I am trying to write Dijkstra’s Algorithm, however I am struggling on how to ‘say’ certain things in code.
To visualize, here are the columns I want represented using arrays:
max_nodes
A B C Length Predecessor Visited/Unvisited
A 0 1 2 -1 U
B 1 0 1 -1 U
C 2 1 0 -1 U
So, there will be several arrays, as seen in my code below:
def dijkstra (graph, start, end)
network[max_nodes][max_nodes]
state [max_nodes][length]
state2 [max_nodes][predecessor]
state3 [max_nodes][visited]
initialNode = 0
for nodes in graph:
D[max_nodes][length] = -1
P[max_nodes][predecessor] = ""
V[max_nodes][visited] = false
for l in graph:
length = lengthFromSource[node] + graph[node][l]

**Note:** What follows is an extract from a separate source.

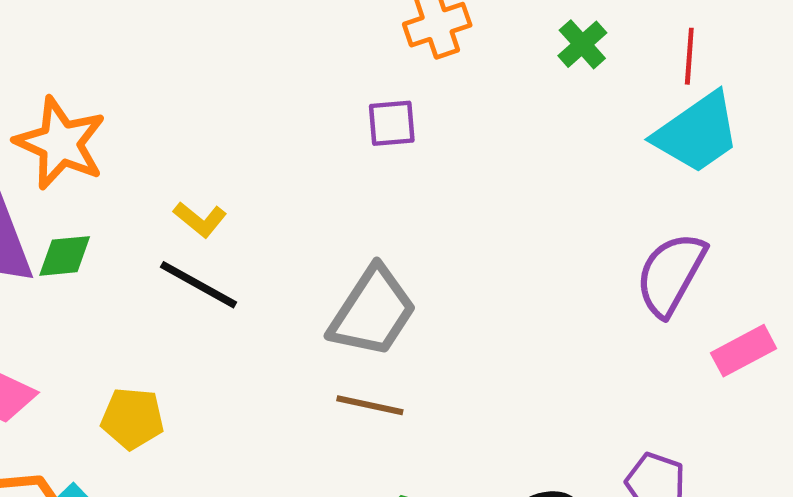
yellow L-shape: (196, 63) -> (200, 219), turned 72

if length < lengthFromSourceNode[w]:
state[l][length] = x
state2[l][predecessor]
state3[l][visited] = true
x +=1
The part in bold is where I am stuck on – I am trying to implement this section of the algorithm:
3. For current node, consider all its unvisited neighbors and calculate their tentative distance. For example, if current node (A) has distance of 6, and an edge connecting it with another node (B) is 2, the distance to B through A will be 6+2=8. If this distance is less than the previously recorded distance, overwrite the distance
4. When we are done considering all neighbors of the current node, mark it as visited. A visited node will not be checked ever again; its distance recorded now is final and minimal
I think I am on the right track, i’m just stuck on how to say ‘start at a node, get the length from source to a node, if length is smaller, overwrite previous value, then move to next node
First, I assume this is a homework problem, as the best suggest is to not bother writing it yourself, but to find an existing implementation on the web. Here’s one that looks pretty good, for example.
Assuming you do need to reinvent the wheel, the code referenced there uses dictionaries to store the node data. So you feed it something like:
This seems a more intuitive way of presenting your graph information. Visited nodes and distances can be kept in dictionaries as well.